Revision comparison data
Segment Open

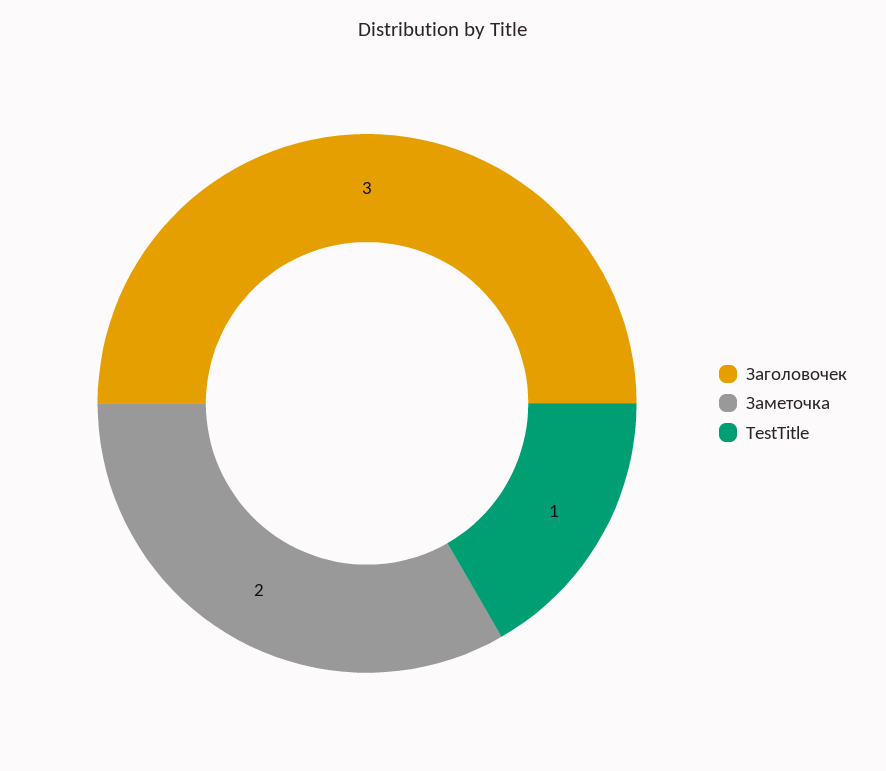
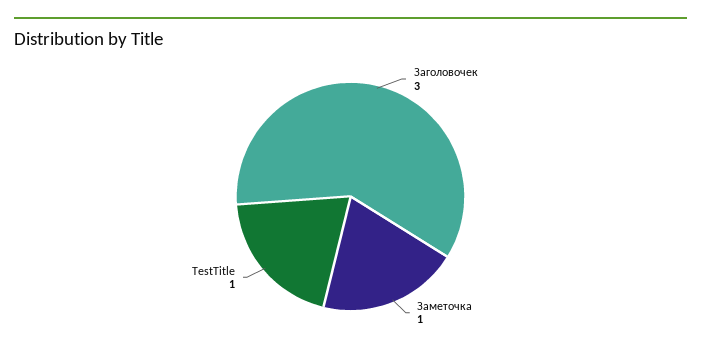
  {
    "Заголовочек": 3,
-   "Заметочка": 2,
+   "Заметочка": 1,
    "TestTitle": 1
  }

Segment Closed

- **Requirement**:
From the first line to the last, output the records exactly without pictures.

- **Expected answer**:
  {
    "Заголовочек": 3,
-   "Заметочка": 2,
+   "Заметочка": 1,
    "TestTitle": 1
  }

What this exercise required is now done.